• **Source texts of formatted documents**
Start of Block

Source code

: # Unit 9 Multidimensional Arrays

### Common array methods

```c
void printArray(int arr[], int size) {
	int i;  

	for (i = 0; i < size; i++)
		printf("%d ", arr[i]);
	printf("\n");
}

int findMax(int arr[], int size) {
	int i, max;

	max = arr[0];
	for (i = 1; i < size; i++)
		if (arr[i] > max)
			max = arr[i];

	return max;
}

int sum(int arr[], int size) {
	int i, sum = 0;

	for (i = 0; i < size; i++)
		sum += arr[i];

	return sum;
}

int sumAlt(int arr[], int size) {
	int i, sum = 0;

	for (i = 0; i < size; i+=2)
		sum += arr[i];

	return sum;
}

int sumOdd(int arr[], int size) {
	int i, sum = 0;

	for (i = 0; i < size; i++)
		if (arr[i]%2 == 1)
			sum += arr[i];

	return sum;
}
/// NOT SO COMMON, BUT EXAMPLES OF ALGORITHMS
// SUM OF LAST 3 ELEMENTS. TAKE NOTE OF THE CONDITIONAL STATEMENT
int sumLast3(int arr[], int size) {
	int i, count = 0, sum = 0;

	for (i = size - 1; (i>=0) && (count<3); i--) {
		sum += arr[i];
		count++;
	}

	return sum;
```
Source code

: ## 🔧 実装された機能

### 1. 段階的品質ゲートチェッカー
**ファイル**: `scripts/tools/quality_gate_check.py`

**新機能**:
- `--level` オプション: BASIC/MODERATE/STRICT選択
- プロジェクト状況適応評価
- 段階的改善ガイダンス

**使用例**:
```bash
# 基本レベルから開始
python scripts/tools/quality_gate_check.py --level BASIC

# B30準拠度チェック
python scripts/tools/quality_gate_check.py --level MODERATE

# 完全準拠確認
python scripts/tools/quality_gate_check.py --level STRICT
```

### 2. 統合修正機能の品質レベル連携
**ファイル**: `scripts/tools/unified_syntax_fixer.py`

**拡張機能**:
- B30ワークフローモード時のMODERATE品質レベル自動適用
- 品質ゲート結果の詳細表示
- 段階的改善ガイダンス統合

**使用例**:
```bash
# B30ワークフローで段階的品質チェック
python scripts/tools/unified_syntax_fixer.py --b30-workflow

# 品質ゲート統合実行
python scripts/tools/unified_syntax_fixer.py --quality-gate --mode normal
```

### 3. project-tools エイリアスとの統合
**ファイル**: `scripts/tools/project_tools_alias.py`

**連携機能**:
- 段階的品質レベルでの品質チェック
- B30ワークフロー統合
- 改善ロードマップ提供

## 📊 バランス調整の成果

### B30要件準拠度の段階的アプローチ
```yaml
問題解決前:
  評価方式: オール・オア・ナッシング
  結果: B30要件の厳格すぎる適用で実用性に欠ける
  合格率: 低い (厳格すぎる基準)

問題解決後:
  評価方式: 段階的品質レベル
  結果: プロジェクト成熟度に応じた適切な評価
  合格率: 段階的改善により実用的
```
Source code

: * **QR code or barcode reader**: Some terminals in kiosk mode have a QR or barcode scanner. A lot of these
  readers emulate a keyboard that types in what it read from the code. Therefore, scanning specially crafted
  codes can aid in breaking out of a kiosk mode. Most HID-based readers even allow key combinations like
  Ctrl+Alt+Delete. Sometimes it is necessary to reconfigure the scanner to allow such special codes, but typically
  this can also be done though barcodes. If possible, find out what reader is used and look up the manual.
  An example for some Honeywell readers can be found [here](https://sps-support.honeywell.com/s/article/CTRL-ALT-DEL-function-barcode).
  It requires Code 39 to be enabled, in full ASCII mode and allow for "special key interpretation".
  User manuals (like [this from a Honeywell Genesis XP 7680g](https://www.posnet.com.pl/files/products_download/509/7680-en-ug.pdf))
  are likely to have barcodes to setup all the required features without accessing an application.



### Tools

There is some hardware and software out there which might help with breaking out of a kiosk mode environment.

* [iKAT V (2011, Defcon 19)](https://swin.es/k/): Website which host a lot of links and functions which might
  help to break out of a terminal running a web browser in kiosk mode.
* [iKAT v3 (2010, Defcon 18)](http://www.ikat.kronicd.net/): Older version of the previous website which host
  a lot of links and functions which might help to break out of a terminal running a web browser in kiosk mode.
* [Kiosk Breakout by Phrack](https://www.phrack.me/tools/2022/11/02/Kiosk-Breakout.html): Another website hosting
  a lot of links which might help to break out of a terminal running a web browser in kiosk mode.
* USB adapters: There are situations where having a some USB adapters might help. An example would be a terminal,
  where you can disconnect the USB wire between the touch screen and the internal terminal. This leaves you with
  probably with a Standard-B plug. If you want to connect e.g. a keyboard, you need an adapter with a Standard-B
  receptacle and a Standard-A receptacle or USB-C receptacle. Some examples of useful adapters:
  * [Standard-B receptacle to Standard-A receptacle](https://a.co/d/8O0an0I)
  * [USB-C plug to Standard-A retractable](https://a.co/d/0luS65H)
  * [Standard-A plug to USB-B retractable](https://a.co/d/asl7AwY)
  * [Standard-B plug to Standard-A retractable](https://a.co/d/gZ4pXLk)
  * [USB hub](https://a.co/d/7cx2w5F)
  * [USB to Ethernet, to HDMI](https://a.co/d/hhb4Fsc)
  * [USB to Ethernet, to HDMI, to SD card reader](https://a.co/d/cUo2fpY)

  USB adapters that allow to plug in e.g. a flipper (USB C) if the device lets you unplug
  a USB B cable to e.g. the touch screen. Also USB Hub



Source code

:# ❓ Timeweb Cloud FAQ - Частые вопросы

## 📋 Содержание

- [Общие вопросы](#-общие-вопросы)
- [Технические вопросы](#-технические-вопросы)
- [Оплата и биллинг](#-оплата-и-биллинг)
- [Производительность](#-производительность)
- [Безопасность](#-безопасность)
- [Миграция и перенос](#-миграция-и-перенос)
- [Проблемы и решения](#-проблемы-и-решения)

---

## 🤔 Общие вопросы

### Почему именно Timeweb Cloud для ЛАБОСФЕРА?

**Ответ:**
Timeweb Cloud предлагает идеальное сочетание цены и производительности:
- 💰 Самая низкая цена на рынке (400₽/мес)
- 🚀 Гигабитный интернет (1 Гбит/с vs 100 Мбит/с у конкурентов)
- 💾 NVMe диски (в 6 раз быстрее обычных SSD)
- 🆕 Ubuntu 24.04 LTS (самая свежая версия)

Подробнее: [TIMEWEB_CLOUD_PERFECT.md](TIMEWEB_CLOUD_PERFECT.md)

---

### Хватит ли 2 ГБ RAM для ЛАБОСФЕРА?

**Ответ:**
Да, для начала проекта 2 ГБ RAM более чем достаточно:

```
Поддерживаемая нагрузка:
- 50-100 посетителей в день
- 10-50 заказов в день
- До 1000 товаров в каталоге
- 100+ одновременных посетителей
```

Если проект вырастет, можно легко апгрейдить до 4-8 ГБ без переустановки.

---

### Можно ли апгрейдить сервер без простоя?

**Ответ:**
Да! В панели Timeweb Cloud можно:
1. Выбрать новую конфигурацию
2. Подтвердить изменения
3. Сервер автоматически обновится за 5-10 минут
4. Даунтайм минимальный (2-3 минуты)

End of Block

• **Task goal**
Please return all of the entries shown above, exactly as they stand.

• **Output below**
Source code

: # Unit 9 Multidimensional Arrays

### Common array methods

```c
void printArray(int arr[], int size) {
	int i;  

	for (i = 0; i < size; i++)
		printf("%d ", arr[i]);
	printf("\n");
}

int findMax(int arr[], int size) {
	int i, max;

	max = arr[0];
	for (i = 1; i < size; i++)
		if (arr[i] > max)
			max = arr[i];

	return max;
}

int sum(int arr[], int size) {
	int i, sum = 0;

	for (i = 0; i < size; i++)
		sum += arr[i];

	return sum;
}

int sumAlt(int arr[], int size) {
	int i, sum = 0;

	for (i = 0; i < size; i+=2)
		sum += arr[i];

	return sum;
}

int sumOdd(int arr[], int size) {
	int i, sum = 0;

	for (i = 0; i < size; i++)
		if (arr[i]%2 == 1)
			sum += arr[i];

	return sum;
}
/// NOT SO COMMON, BUT EXAMPLES OF ALGORITHMS
// SUM OF LAST 3 ELEMENTS. TAKE NOTE OF THE CONDITIONAL STATEMENT
int sumLast3(int arr[], int size) {
	int i, count = 0, sum = 0;

	for (i = size - 1; (i>=0) && (count<3); i--) {
		sum += arr[i];
		count++;
	}

	return sum;
```
Source code

: ## 🔧 実装された機能

### 1. 段階的品質ゲートチェッカー
**ファイル**: `scripts/tools/quality_gate_check.py`

**新機能**:
- `--level` オプション: BASIC/MODERATE/STRICT選択
- プロジェクト状況適応評価
- 段階的改善ガイダンス

**使用例**:
```bash
# 基本レベルから開始
python scripts/tools/quality_gate_check.py --level BASIC

# B30準拠度チェック
python scripts/tools/quality_gate_check.py --level MODERATE

# 完全準拠確認
python scripts/tools/quality_gate_check.py --level STRICT
```

### 2. 統合修正機能の品質レベル連携
**ファイル**: `scripts/tools/unified_syntax_fixer.py`

**拡張機能**:
- B30ワークフローモード時のMODERATE品質レベル自動適用
- 品質ゲート結果の詳細表示
- 段階的改善ガイダンス統合

**使用例**:
```bash
# B30ワークフローで段階的品質チェック
python scripts/tools/unified_syntax_fixer.py --b30-workflow

# 品質ゲート統合実行
python scripts/tools/unified_syntax_fixer.py --quality-gate --mode normal
```

### 3. project-tools エイリアスとの統合
**ファイル**: `scripts/tools/project_tools_alias.py`

**連携機能**:
- 段階的品質レベルでの品質チェック
- B30ワークフロー統合
- 改善ロードマップ提供

## 📊 バランス調整の成果

### B30要件準拠度の段階的アプローチ
```yaml
問題解決前:
  評価方式: オール・オア・ナッシング
  結果: B30要件の厳格すぎる適用で実用性に欠ける
  合格率: 低い (厳格すぎる基準)

問題解決後:
  評価方式: 段階的品質レベル
  結果: プロジェクト成熟度に応じた適切な評価
  合格率: 段階的改善により実用的
```
Source code

: * **QR code or barcode reader**: Some terminals in kiosk mode have a QR or barcode scanner. A lot of these
  readers emulate a keyboard that types in what it read from the code. Therefore, scanning specially crafted
  codes can aid in breaking out of a kiosk mode. Most HID-based readers even allow key combinations like
  Ctrl+Alt+Delete. Sometimes it is necessary to reconfigure the scanner to allow such special codes, but typically
  this can also be done though barcodes. If possible, find out what reader is used and look up the manual.
  An example for some Honeywell readers can be found [here](https://sps-support.honeywell.com/s/article/CTRL-ALT-DEL-function-barcode).
  It requires Code 39 to be enabled, in full ASCII mode and allow for "special key interpretation".
  User manuals (like [this from a Honeywell Genesis XP 7680g](https://www.posnet.com.pl/files/products_download/509/7680-en-ug.pdf))
  are likely to have barcodes to setup all the required features without accessing an application.



### Tools

There is some hardware and software out there which might help with breaking out of a kiosk mode environment.

* [iKAT V (2011, Defcon 19)](https://swin.es/k/): Website which host a lot of links and functions which might
  help to break out of a terminal running a web browser in kiosk mode.
* [iKAT v3 (2010, Defcon 18)](http://www.ikat.kronicd.net/): Older version of the previous website which host
  a lot of links and functions which might help to break out of a terminal running a web browser in kiosk mode.
* [Kiosk Breakout by Phrack](https://www.phrack.me/tools/2022/11/02/Kiosk-Breakout.html): Another website hosting
  a lot of links which might help to break out of a terminal running a web browser in kiosk mode.
* USB adapters: There are situations where having a some USB adapters might help. An example would be a terminal,
  where you can disconnect the USB wire between the touch screen and the internal terminal. This leaves you with
  probably with a Standard-B plug. If you want to connect e.g. a keyboard, you need an adapter with a Standard-B
  receptacle and a Standard-A receptacle or USB-C receptacle. Some examples of useful adapters:
  * [Standard-B receptacle to Standard-A receptacle](https://a.co/d/8O0an0I)
  * [USB-C plug to Standard-A retractable](https://a.co/d/0luS65H)
  * [Standard-A plug to USB-B retractable](https://a.co/d/asl7AwY)
  * [Standard-B plug to Standard-A retractable](https://a.co/d/gZ4pXLk)
  * [USB hub](https://a.co/d/7cx2w5F)
  * [USB to Ethernet, to HDMI](https://a.co/d/hhb4Fsc)
  * [USB to Ethernet, to HDMI, to SD card reader](https://a.co/d/cUo2fpY)

  USB adapters that allow to plug in e.g. a flipper (USB C) if the device lets you unplug
  a USB B cable to e.g. the touch screen. Also USB Hub



Source code

:# ❓ Timeweb Cloud FAQ - Частые вопросы

## 📋 Содержание

- [Общие вопросы](#-общие-вопросы)
- [Технические вопросы](#-технические-вопросы)
- [Оплата и биллинг](#-оплата-и-биллинг)
- [Производительность](#-производительность)
- [Безопасность](#-безопасность)
- [Миграция и перенос](#-миграция-и-перенос)
- [Проблемы и решения](#-проблемы-и-решения)

---

## 🤔 Общие вопросы

### Почему именно Timeweb Cloud для ЛАБОСФЕРА?

**Ответ:**
Timeweb Cloud предлагает идеальное сочетание цены и производительности:
- 💰 Самая низкая цена на рынке (400₽/мес)
- 🚀 Гигабитный интернет (1 Гбит/с vs 100 Мбит/с у конкурентов)
- 💾 NVMe диски (в 6 раз быстрее обычных SSD)
- 🆕 Ubuntu 24.04 LTS (самая свежая версия)

Подробнее: [TIMEWEB_CLOUD_PERFECT.md](TIMEWEB_CLOUD_PERFECT.md)

---

### Хватит ли 2 ГБ RAM для ЛАБОСФЕРА?

**Ответ:**
Да, для начала проекта 2 ГБ RAM более чем достаточно:

```
Поддерживаемая нагрузка:
- 50-100 посетителей в день
- 10-50 заказов в день
- До 1000 товаров в каталоге
- 100+ одновременных посетителей
```

Если проект вырастет, можно легко апгрейдить до 4-8 ГБ без переустановки.

---

### Можно ли апгрейдить сервер без простоя?

**Ответ:**
Да! В панели Timeweb Cloud можно:
1. Выбрать новую конфигурацию
2. Подтвердить изменения
3. Сервер автоматически обновится за 5-10 минут
4. Даунтайм минимальный (2-3 минуты)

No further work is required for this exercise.